▸ **FILAS A UTILIZAR**:
>>>
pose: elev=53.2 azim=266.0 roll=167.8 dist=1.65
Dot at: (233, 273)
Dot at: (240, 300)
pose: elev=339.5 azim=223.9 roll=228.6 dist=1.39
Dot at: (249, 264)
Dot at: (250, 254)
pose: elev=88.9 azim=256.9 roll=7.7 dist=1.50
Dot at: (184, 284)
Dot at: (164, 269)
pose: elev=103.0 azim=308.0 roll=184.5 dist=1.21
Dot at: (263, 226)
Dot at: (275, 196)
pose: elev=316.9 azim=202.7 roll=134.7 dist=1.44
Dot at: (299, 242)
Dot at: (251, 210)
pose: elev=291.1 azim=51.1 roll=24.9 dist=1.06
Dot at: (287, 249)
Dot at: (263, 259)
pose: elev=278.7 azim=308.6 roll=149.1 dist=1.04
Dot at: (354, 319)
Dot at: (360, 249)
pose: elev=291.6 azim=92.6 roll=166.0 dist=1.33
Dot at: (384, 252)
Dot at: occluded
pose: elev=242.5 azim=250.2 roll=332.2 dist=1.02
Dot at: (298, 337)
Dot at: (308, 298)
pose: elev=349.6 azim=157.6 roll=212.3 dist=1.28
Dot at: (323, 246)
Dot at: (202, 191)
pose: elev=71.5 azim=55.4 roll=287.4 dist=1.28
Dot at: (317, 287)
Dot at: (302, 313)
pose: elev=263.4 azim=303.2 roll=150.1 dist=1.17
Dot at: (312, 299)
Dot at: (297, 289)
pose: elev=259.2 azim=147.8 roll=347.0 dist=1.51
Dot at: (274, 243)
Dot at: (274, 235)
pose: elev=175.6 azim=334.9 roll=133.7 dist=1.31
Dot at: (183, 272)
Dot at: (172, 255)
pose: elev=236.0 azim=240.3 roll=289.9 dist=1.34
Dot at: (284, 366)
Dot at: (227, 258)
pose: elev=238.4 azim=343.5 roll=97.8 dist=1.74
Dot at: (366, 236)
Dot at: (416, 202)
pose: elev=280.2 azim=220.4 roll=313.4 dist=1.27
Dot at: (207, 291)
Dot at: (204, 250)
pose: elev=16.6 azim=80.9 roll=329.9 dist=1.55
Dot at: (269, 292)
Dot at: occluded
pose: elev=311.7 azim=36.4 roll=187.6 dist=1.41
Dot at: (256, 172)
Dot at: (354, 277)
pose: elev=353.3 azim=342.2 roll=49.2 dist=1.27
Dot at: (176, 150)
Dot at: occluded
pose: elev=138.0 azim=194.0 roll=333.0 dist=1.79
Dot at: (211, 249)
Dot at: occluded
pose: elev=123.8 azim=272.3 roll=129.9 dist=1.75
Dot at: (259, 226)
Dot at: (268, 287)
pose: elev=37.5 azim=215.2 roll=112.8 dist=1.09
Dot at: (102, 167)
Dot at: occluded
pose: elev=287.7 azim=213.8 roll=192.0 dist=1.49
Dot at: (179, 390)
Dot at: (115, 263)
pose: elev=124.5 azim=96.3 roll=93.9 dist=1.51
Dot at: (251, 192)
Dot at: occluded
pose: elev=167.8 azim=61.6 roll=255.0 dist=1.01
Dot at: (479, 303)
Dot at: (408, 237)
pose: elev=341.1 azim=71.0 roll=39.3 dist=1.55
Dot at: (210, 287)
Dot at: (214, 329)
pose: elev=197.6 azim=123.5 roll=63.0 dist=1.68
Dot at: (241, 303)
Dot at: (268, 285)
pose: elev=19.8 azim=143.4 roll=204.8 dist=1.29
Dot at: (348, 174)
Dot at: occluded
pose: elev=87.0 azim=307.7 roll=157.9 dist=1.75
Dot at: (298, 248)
<<<
▸ **REQUISITOS DEL EJERCICIO**: Extraiga sin modificación alguna las líneas comprendidas entre la que contiene "pose: elev=278.7 azim=308.6" y la que contiene "Dot at: (308, 298)", ambas incluidas.

▸ **LA RESPUESTA**:
pose: elev=278.7 azim=308.6 roll=149.1 dist=1.04
Dot at: (354, 319)
Dot at: (360, 249)
pose: elev=291.6 azim=92.6 roll=166.0 dist=1.33
Dot at: (384, 252)
Dot at: occluded
pose: elev=242.5 azim=250.2 roll=332.2 dist=1.02
Dot at: (298, 337)
Dot at: (308, 298)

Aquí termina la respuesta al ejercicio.